◆ WORK REQUEST A: In the MNIST training walkthrough, what test accuracy does the expected output list for epoch 20?

◆ DOCUMENT SEGMENT:
--- START ---

Running the NumPy Implementation

# Load data
X_train, Y_train, X_test, Y_test = load_mnist_data()

# Train
params, losses, accuracies = train_mnist(
    X_train, Y_train, X_test, Y_test,
    layer_dims=[784, 128, 64, 10],
    learning_rate=0.1,
    num_epochs=20,
    batch_size=128,
)

# Expected output (approximate):
# Epoch  1/20 | Loss: 0.4523 | Test Acc: 0.9125
# Epoch  5/20 | Loss: 0.1432 | Test Acc: 0.9543
# Epoch 10/20 | Loss: 0.0782 | Test Acc: 0.9651
# Epoch 20/20 | Loss: 0.0298 | Test Acc: 0.9712

PyTorch Implementation

Now we rebuild the same network in PyTorch, demonstrating how the framework handles the mechanics:

import torch
import torch.nn as nn
from torch.utils.data import DataLoader, TensorDataset


class MNISTNet(nn.Module):
    """Three-layer MLP for MNIST digit classification.

--- END ---

◆ GIVEN DATA:
--- START ---

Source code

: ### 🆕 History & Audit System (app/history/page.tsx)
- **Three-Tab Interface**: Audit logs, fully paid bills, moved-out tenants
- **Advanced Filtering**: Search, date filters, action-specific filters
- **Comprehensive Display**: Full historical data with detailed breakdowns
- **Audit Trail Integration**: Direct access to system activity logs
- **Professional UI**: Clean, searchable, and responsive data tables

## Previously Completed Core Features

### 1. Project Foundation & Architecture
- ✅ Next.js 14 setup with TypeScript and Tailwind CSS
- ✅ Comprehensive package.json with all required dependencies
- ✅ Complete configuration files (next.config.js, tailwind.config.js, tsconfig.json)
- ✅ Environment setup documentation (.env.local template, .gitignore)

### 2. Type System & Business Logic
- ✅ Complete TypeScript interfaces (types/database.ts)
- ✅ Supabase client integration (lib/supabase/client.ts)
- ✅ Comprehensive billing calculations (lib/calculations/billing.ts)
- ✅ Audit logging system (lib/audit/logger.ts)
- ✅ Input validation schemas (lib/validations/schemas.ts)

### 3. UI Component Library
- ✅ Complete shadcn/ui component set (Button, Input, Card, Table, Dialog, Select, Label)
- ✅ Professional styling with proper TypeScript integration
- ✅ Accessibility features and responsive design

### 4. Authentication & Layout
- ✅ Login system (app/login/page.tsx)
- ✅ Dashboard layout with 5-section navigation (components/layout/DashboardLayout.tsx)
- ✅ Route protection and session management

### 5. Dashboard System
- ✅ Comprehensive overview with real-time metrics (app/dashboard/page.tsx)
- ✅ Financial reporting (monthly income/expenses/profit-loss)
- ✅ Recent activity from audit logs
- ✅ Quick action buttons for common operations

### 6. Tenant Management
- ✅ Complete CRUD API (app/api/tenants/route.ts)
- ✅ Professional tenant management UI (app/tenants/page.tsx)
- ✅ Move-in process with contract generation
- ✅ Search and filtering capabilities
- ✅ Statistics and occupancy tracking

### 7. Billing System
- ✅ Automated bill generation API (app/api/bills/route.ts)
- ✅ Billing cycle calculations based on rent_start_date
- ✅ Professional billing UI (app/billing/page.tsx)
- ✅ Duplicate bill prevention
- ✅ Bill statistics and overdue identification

--- END ---

◆ WORK REQUEST B: In the entries, put the stretch from the line containing "### 2. Type System & Business Logic" through the line containing "- ✅ Input validation" into a JSON list of strings, one string per line, with blank lines left out.

◆ EXERCISE ANSWER A: 0.9712

◆ EXERCISE ANSWER B:
[
  "### 2. Type System & Business Logic",
  "- ✅ Complete TypeScript interfaces (types/database.ts)",
  "- ✅ Supabase client integration (lib/supabase/client.ts)",
  "- ✅ Comprehensive billing calculations (lib/calculations/billing.ts)",
  "- ✅ Audit logging system (lib/audit/logger.ts)",
  "- ✅ Input validation schemas (lib/validations/schemas.ts)"
]